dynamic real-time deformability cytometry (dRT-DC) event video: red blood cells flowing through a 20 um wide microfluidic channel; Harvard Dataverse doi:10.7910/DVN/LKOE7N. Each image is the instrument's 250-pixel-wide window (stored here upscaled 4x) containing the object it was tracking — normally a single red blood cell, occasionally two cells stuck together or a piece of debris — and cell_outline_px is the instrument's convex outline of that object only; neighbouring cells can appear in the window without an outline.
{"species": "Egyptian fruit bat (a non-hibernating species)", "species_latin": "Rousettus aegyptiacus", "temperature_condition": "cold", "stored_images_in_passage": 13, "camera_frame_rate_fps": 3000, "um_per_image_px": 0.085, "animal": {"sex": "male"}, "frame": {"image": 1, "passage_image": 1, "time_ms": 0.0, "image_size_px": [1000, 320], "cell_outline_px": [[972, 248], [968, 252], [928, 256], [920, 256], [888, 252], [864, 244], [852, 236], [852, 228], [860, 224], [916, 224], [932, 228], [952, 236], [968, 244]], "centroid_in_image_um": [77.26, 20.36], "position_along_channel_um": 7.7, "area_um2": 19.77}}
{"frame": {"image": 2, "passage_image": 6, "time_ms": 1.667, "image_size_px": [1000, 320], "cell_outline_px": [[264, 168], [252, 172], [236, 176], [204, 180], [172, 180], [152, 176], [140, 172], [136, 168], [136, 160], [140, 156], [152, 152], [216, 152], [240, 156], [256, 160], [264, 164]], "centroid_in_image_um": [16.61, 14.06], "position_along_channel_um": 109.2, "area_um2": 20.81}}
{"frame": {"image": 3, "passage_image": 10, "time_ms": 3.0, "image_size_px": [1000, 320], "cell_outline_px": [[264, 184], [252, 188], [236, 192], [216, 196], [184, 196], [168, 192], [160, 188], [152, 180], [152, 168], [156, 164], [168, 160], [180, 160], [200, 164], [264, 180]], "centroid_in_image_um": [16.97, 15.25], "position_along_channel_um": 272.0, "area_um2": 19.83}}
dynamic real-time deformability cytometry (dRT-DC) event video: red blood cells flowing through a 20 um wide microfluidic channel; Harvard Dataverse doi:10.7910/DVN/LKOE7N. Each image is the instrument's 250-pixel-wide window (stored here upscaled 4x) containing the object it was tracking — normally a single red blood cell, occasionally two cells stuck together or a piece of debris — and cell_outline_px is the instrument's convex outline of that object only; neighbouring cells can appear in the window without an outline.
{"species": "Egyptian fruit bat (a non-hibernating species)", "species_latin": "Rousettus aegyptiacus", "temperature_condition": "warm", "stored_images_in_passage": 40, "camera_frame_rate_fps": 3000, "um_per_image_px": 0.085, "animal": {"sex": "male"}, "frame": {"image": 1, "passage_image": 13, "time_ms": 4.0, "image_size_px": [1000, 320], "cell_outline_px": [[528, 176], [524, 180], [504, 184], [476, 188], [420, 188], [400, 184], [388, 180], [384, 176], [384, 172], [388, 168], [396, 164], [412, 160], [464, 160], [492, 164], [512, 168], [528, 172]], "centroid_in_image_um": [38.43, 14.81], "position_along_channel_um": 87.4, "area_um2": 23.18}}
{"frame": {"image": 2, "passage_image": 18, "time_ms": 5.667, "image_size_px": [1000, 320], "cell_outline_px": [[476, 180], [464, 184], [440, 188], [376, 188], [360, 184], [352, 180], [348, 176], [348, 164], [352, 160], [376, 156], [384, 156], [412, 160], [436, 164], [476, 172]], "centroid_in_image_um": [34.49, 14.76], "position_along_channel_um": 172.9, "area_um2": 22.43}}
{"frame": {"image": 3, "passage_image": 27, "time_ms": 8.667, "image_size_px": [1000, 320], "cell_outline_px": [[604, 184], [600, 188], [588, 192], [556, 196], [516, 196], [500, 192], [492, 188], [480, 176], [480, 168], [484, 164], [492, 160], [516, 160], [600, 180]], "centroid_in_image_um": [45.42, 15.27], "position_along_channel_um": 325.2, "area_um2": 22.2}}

• [STATED GOAL]: Transcribe the entire listing above precisely.

• [WRITTEN SOLUTION]:
dynamic real-time deformability cytometry (dRT-DC) event video: red blood cells flowing through a 20 um wide microfluidic channel; Harvard Dataverse doi:10.7910/DVN/LKOE7N. Each image is the instrument's 250-pixel-wide window (stored here upscaled 4x) containing the object it was tracking — normally a single red blood cell, occasionally two cells stuck together or a piece of debris — and cell_outline_px is the instrument's convex outline of that object only; neighbouring cells can appear in the window without an outline.
{"species": "Egyptian fruit bat (a non-hibernating species)", "species_latin": "Rousettus aegyptiacus", "temperature_condition": "cold", "stored_images_in_passage": 13, "camera_frame_rate_fps": 3000, "um_per_image_px": 0.085, "animal": {"sex": "male"}, "frame": {"image": 1, "passage_image": 1, "time_ms": 0.0, "image_size_px": [1000, 320], "cell_outline_px": [[972, 248], [968, 252], [928, 256], [920, 256], [888, 252], [864, 244], [852, 236], [852, 228], [860, 224], [916, 224], [932, 228], [952, 236], [968, 244]], "centroid_in_image_um": [77.26, 20.36], "position_along_channel_um": 7.7, "area_um2": 19.77}}
{"frame": {"image": 2, "passage_image": 6, "time_ms": 1.667, "image_size_px": [1000, 320], "cell_outline_px": [[264, 168], [252, 172], [236, 176], [204, 180], [172, 180], [152, 176], [140, 172], [136, 168], [136, 160], [140, 156], [152, 152], [216, 152], [240, 156], [256, 160], [264, 164]], "centroid_in_image_um": [16.61, 14.06], "position_along_channel_um": 109.2, "area_um2": 20.81}}
{"frame": {"image": 3, "passage_image": 10, "time_ms": 3.0, "image_size_px": [1000, 320], "cell_outline_px": [[264, 184], [252, 188], [236, 192], [216, 196], [184, 196], [168, 192], [160, 188], [152, 180], [152, 168], [156, 164], [168, 160], [180, 160], [200, 164], [264, 180]], "centroid_in_image_um": [16.97, 15.25], "position_along_channel_um": 272.0, "area_um2": 19.83}}
dynamic real-time deformability cytometry (dRT-DC) event video: red blood cells flowing through a 20 um wide microfluidic channel; Harvard Dataverse doi:10.7910/DVN/LKOE7N. Each image is the instrument's 250-pixel-wide window (stored here upscaled 4x) containing the object it was tracking — normally a single red blood cell, occasionally two cells stuck together or a piece of debris — and cell_outline_px is the instrument's convex outline of that object only; neighbouring cells can appear in the window without an outline.
{"species": "Egyptian fruit bat (a non-hibernating species)", "species_latin": "Rousettus aegyptiacus", "temperature_condition": "warm", "stored_images_in_passage": 40, "camera_frame_rate_fps": 3000, "um_per_image_px": 0.085, "animal": {"sex": "male"}, "frame": {"image": 1, "passage_image": 13, "time_ms": 4.0, "image_size_px": [1000, 320], "cell_outline_px": [[528, 176], [524, 180], [504, 184], [476, 188], [420, 188], [400, 184], [388, 180], [384, 176], [384, 172], [388, 168], [396, 164], [412, 160], [464, 160], [492, 164], [512, 168], [528, 172]], "centroid_in_image_um": [38.43, 14.81], "position_along_channel_um": 87.4, "area_um2": 23.18}}
{"frame": {"image": 2, "passage_image": 18, "time_ms": 5.667, "image_size_px": [1000, 320], "cell_outline_px": [[476, 180], [464, 184], [440, 188], [376, 188], [360, 184], [352, 180], [348, 176], [348, 164], [352, 160], [376, 156], [384, 156], [412, 160], [436, 164], [476, 172]], "centroid_in_image_um": [34.49, 14.76], "position_along_channel_um": 172.9, "area_um2": 22.43}}
{"frame": {"image": 3, "passage_image": 27, "time_ms": 8.667, "image_size_px": [1000, 320], "cell_outline_px": [[604, 184], [600, 188], [588, 192], [556, 196], [516, 196], [500, 192], [492, 188], [480, 176], [480, 168], [484, 164], [492, 160], [516, 160], [600, 180]], "centroid_in_image_um": [45.42, 15.27], "position_along_channel_um": 325.2, "area_um2": 22.2}}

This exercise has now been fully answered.